= EXCERPT TO READ =
On Sun, Jun 4, 2023 at 12:45 AM Roger Sayle <ro...@nextmovesoftware.com> wrote:
>
>
> This patch is the latest revision of my patch to add support for the
> STC (set carry flag), CLC (clear carry flag) and CMC (complement
> carry flag) instructions to the i386 backend, incorporating Uros'
> previous feedback.  The significant changes are (i) the inclusion
> of CMC, (ii) the use of UNSPEC for pattern, (iii) Use of a new
> X86_TUNE_SLOW_STC tuning flag to use alternate implementations on
> pentium4 (which has a notoriously slow STC) when not optimizing
> for size.
>
> An example of the use of the stc instruction is:
> unsigned int foo (unsigned int a, unsigned int b, unsigned int *c) {
>   return __builtin_ia32_addcarryx_u32 (1, a, b, c);
> }
>
> which previously generated:
>         movl    $1, %eax
>         addb    $-1, %al
>         adcl    %esi, %edi
>         setc    %al
>         movl    %edi, (%rdx)
>         movzbl  %al, %eax
>         ret
>
> with this patch now generates:
>         stc
>         adcl    %esi, %edi
>         setc    %al
>         movl    %edi, (%rdx)

= DATASET ROWS =
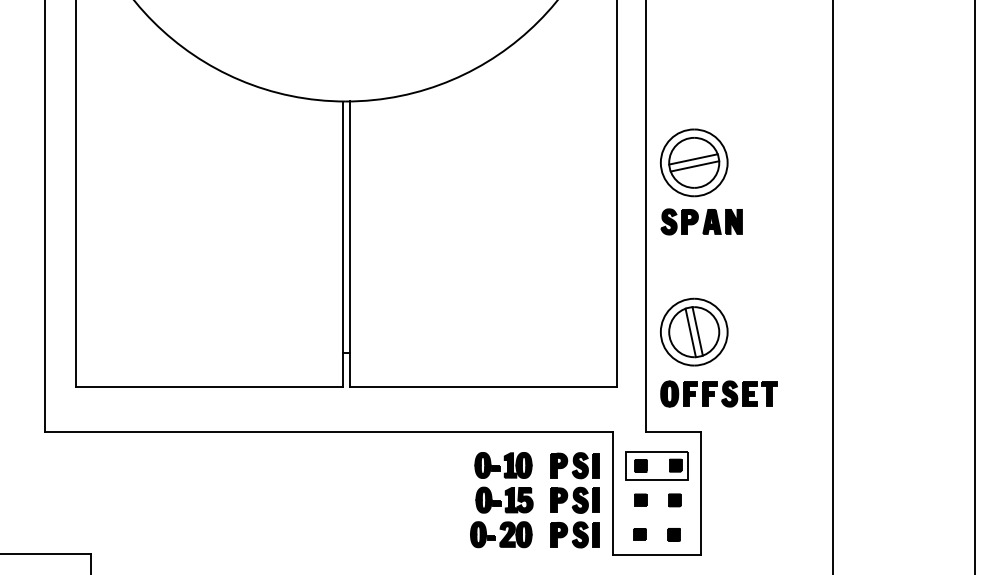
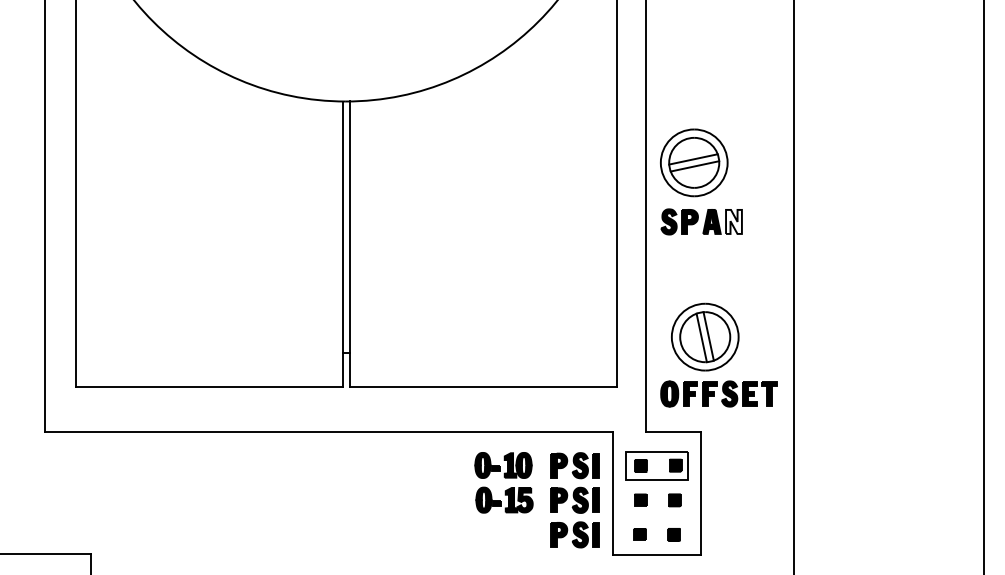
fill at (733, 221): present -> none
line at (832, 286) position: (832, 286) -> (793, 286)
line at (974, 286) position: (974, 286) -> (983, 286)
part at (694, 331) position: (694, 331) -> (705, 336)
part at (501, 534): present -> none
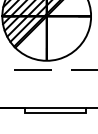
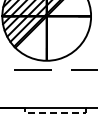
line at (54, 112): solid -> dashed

* * *

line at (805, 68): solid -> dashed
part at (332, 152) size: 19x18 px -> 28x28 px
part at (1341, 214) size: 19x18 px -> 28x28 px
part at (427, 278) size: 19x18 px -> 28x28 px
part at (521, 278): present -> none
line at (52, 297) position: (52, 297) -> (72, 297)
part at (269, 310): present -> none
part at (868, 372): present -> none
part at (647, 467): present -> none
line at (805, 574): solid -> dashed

---

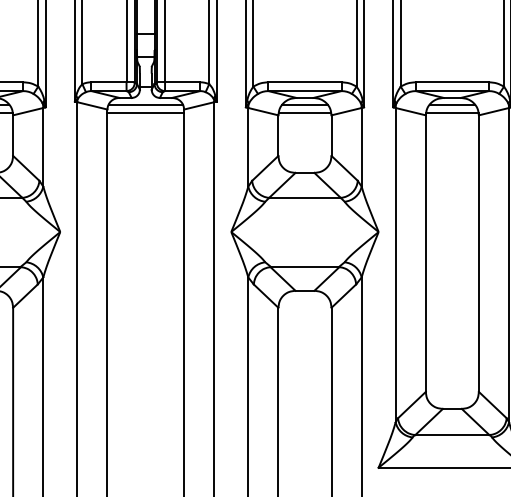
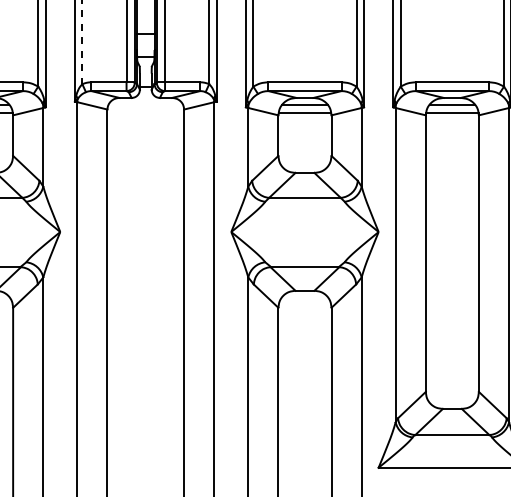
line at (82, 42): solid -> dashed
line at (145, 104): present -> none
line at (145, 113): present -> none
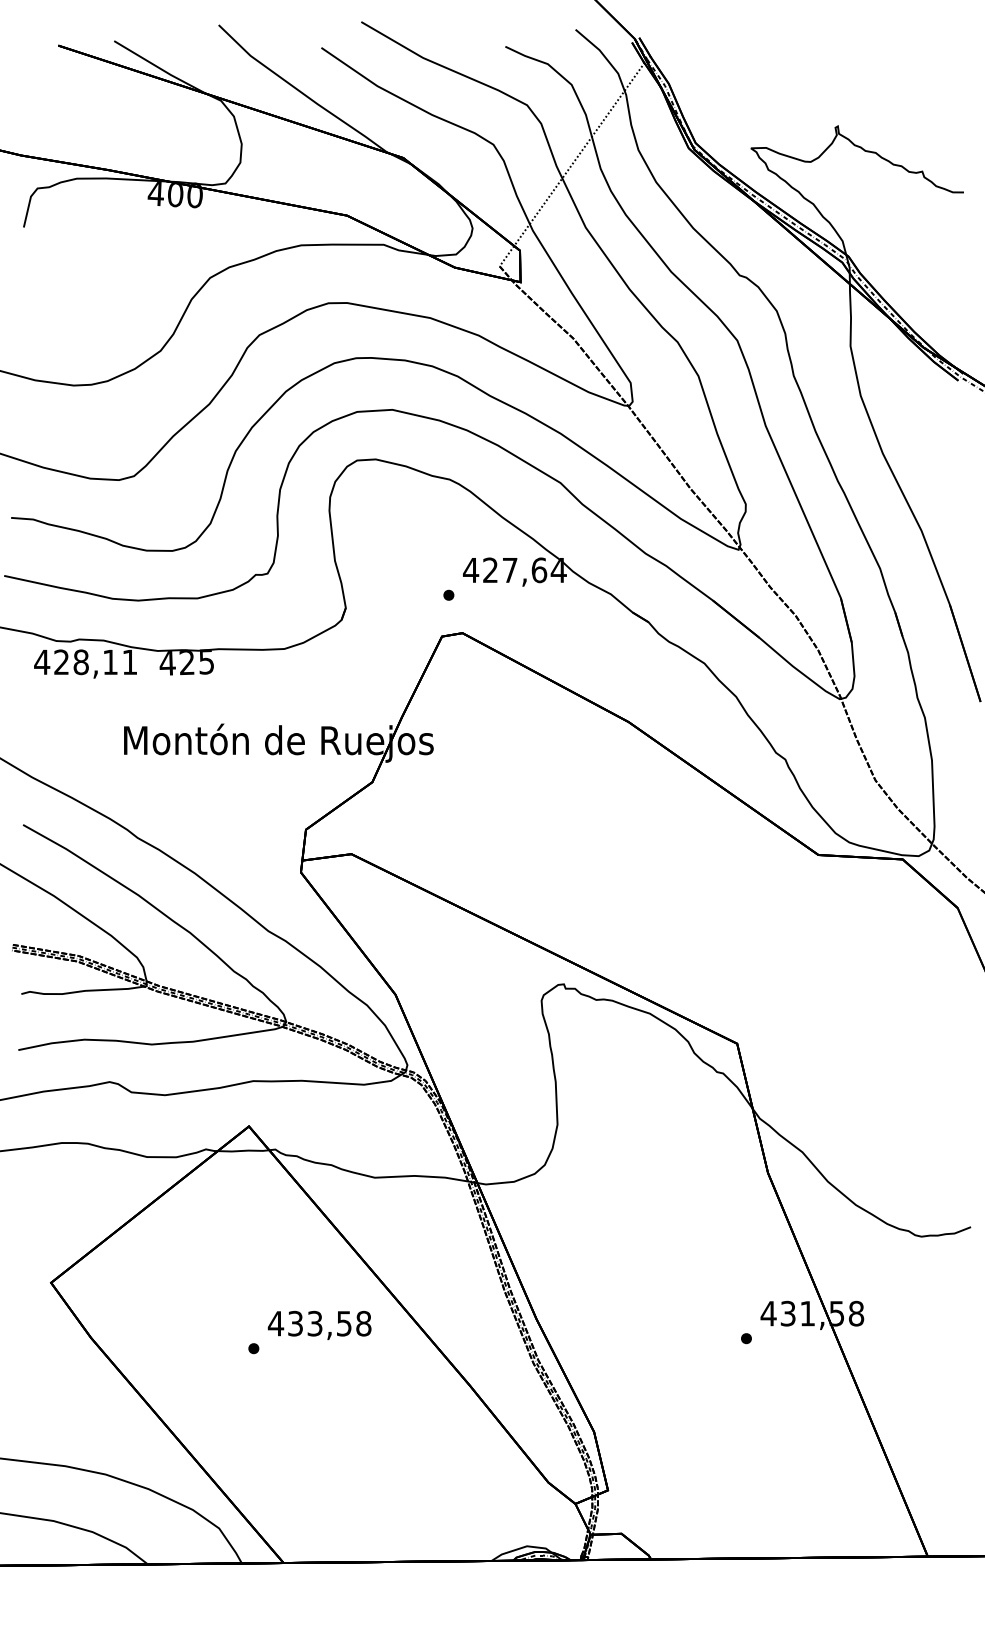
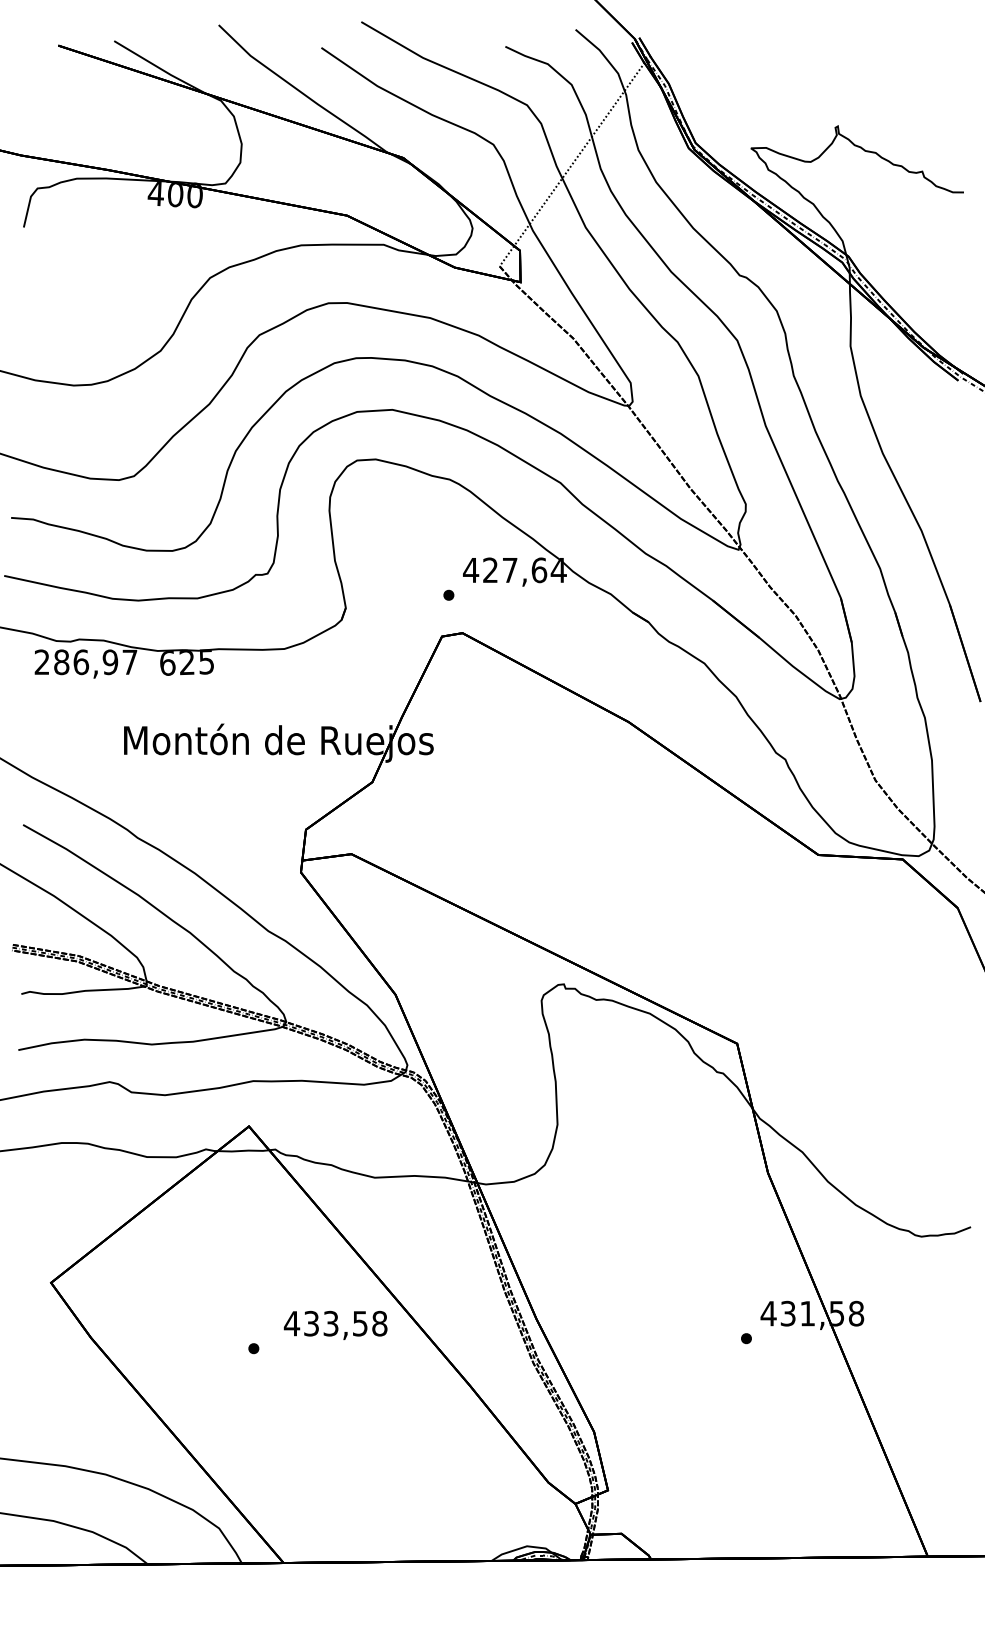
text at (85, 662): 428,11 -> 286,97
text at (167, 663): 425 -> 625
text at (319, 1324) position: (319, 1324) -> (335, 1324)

= YOUR TASK =
Resume the patch note on carry-flag instructions for the i386 backend, starting right after its last line.

= TASK RESULT =
>         movzbl  %al, %eax
>         ret
>
> An example of the use of the cmc instruction (where the carry from
> a first adc is inverted/complemented as input to a second adc) is:
> unsigned int bar (unsigned int a, unsigned int b,
>                   unsigned int c, unsigned int d)
> {
>   unsigned int c1 = __builtin_ia32_addcarryx_u32 (1, a, b, &o1);
>   return __builtin_ia32_addcarryx_u32 (c1 ^ 1, c, d, &o2);
> }
>
> which previously generated:
>         movl    $1, %eax
>         addb    $-1, %al
>         adcl    %esi, %edi
>         setnc   %al
>         movl    %edi, o1(%rip)
>         addb    $-1, %al
>         adcl    %ecx, %edx
>         setc    %al
>         movl    %edx, o2(%rip)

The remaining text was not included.